Lompat ke konten Lompat ke sidebar Lompat ke footer

Bagaimana sebaiknya pengelolaan RSUD ? Pasca Lahirnya UU Pemda No 23 Tahun 2014

Medianers ~ Pada tanggal 12 April 2016 moneter.co.id melansir, bahwa segenap pengurus Asosiasi Rumah Sakit Daerah (ARSADA) mengadu kepada Wakil Presiden Jusuf Kalla terkait perubahan struktur organisasi RSUD sebagai dampak lahirnya UU Pemda no 23 tahun 2014.

Pengurus ARSADA berpendapat, jika UU tersebut diberlakukan akan terjadi penurunan kinerja Rumah Sakit Daerah akibat dari pengurangan struktur RSUD.

Lahirnya UU Pemda no 23 tahun 2014 merubah secara drastis status organisasi RSUD yang biasanya sebagai Lembaga Teknis Daerah (LTD) menjadi Unit Pelaksana Teknis (UPT).

Biasanya, direktur utama RSUD bertanggung jawab langsung kepada kepala daerah, sekarang dengan lahirnya UU pemda no 23 tahun 2014 maka direktur utama bertanggung jawab kepada kepala dinas kesehatan.

Yang Diminta:
**1)** Kutiplah dari teks tentang pengelolaan RSUD bagian mulai "Bagaimana sebaiknya pengelolaan" sampai "Pelaksana Teknis (UPT).".
**2)** Jawablah pertanyaan berikut berdasarkan teks tentang pengelolaan RSUD.
(a) Kepada siapa pengurus ARSADA mengadu?
(b) Status organisasi RSUD berubah dari apa menjadi apa?
(c) Kepada siapa direktur utama RSUD kini bertanggung jawab?

Baris Data:
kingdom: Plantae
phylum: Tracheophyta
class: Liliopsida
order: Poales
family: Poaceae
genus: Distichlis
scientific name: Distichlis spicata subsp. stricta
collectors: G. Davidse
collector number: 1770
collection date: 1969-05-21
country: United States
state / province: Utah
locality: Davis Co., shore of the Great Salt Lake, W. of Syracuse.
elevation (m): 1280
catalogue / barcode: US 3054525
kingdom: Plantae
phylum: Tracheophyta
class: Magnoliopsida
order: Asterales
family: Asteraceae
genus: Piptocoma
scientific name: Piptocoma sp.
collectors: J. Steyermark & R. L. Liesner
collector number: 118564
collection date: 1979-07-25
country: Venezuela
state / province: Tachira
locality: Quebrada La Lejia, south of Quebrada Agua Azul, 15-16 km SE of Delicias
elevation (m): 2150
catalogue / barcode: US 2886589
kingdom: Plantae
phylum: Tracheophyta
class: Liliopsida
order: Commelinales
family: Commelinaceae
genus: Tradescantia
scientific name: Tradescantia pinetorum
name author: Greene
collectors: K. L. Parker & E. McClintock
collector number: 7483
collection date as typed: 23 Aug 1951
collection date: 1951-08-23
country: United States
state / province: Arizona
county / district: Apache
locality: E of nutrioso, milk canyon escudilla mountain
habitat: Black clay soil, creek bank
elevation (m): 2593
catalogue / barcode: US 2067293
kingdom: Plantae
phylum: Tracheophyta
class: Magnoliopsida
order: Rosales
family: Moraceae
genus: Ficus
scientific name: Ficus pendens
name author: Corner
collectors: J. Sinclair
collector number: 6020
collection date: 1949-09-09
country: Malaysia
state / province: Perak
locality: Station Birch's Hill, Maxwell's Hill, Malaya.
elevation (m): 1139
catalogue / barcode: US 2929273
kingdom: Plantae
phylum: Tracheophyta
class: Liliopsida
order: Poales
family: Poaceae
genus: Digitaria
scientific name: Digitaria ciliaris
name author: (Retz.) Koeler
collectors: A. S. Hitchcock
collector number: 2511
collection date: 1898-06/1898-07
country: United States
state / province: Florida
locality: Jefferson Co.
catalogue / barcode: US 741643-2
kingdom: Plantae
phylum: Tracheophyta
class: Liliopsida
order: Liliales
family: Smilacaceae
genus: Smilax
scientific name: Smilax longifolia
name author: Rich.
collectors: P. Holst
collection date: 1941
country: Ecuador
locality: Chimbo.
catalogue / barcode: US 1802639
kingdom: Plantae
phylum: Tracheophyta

Jawaban per Tugas:
**1)**
Bagaimana sebaiknya pengelolaan RSUD ? Pasca Lahirnya UU Pemda No 23 Tahun 2014

Medianers ~ Pada tanggal 12 April 2016 moneter.co.id melansir, bahwa segenap pengurus Asosiasi Rumah Sakit Daerah (ARSADA) mengadu kepada Wakil Presiden Jusuf Kalla terkait perubahan struktur organisasi RSUD sebagai dampak lahirnya UU Pemda no 23 tahun 2014.

Pengurus ARSADA berpendapat, jika UU tersebut diberlakukan akan terjadi penurunan kinerja Rumah Sakit Daerah akibat dari pengurangan struktur RSUD.

Lahirnya UU Pemda no 23 tahun 2014 merubah secara drastis status organisasi RSUD yang biasanya sebagai Lembaga Teknis Daerah (LTD) menjadi Unit Pelaksana Teknis (UPT).

**2)**
(a) Kepada Wakil Presiden Jusuf Kalla.
(b) Dari Lembaga Teknis Daerah (LTD) menjadi Unit Pelaksana Teknis (UPT).
(c) Kepada kepala dinas kesehatan.